(Stored dataset items)
__________________________________________________
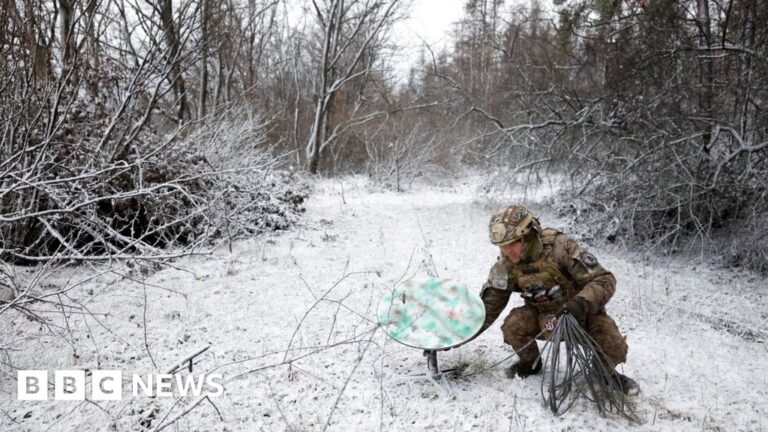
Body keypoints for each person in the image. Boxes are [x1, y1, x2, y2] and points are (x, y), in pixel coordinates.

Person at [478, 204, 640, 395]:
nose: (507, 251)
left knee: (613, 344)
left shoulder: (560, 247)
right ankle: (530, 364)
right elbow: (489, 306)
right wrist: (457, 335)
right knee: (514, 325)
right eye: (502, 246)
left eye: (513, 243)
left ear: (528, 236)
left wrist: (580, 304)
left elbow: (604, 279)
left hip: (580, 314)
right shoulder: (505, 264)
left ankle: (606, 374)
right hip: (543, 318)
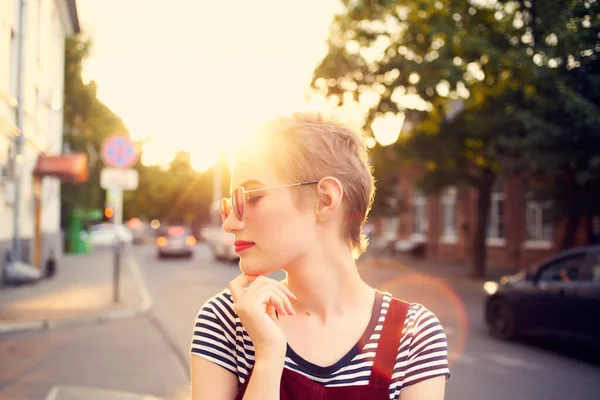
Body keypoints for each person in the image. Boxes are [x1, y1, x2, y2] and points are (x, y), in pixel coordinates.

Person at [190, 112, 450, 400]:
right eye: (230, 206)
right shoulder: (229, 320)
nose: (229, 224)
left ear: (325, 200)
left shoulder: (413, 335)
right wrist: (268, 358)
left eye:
__________________________________________________
> [PROBLEM DETAILS]
Could you transcribe every entry exactly, leaving out the pictures?

> [RESPONSE TO THIS TASK]
Body keypoints for each person in the image. Boxes are [x1, y1, x2, y2] and points are (x, y), in pixel coordinates.

Person at [478, 204, 640, 395]:
nose: (507, 251)
left knee: (613, 344)
left shoulder: (560, 247)
right ankle: (530, 364)
right elbow: (489, 306)
right wrist: (457, 335)
right knee: (514, 325)
right eye: (502, 246)
left eye: (513, 243)
left ear: (528, 236)
left wrist: (580, 304)
left elbow: (604, 279)
left hip: (580, 314)
right shoulder: (505, 264)
left ankle: (606, 374)
right hip: (543, 318)
Body keypoints for each person in the image. Boxes are [x1, y1, x2, y2] and points are (x, y), in pixel coordinates.

Person at [190, 112, 450, 400]:
right eye: (230, 206)
right shoulder: (229, 320)
nose: (229, 224)
left ear: (325, 200)
left shoulder: (413, 335)
right wrist: (268, 358)
left eye:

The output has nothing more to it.